Osserverei queste tre donne interagire tra loro per ore.
La sincera amicizia, la ferrea motivazione e l’attenzione per ogni singolo ragazzo del centro traspaiono da ogni gesto e ogni discorso che gli sento fare. La loro cultura e religione se la portano addosso, eppure non è motivo di ostacolo per le loro relazioni, per la loro missione. Mi stupisco e non dovrei, pensando a quante volte ci preoccupiamo di cose sbagliate.
Il progetto va rilanciato e noi siamo qui per ragionarci con loro, partendo da ciò che vivono e sanno.
Passiamo la settimana facendo riunioni di ore, discutendo dello sviluppo del centro, della riorganizzazione delle attività, degli obiettivi a medio e lungo termine e delle problematiche legate al contesto rurale, alla società, allo stigma e alla burocrazia corrotta.
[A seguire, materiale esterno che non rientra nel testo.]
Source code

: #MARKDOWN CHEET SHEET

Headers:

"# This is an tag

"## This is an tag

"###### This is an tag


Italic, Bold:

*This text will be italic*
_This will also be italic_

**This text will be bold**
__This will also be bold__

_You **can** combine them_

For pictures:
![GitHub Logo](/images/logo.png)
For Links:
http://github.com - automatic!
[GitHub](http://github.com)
A volte i problemi son talmente tanti che mi chiedo dove Catherine abbia preso le forze e le energie per costruire e portare avanti tutto questo. Poi capisco perché mi sembra strano, perché mi faccio tutte queste domande. Non sono ancora genitore.
Dopo la morte di Paul, Catherine vive un momento di grande dolore e stanchezza. Vacilla.
Ma come ci dice Fatimah, anche nei giorni immediatamente successivi alla morte di Paul, lei non manca l’appuntamento con i suoi ragazzi. Va avanti con il progetto, con i bambini e ragazzi che restano.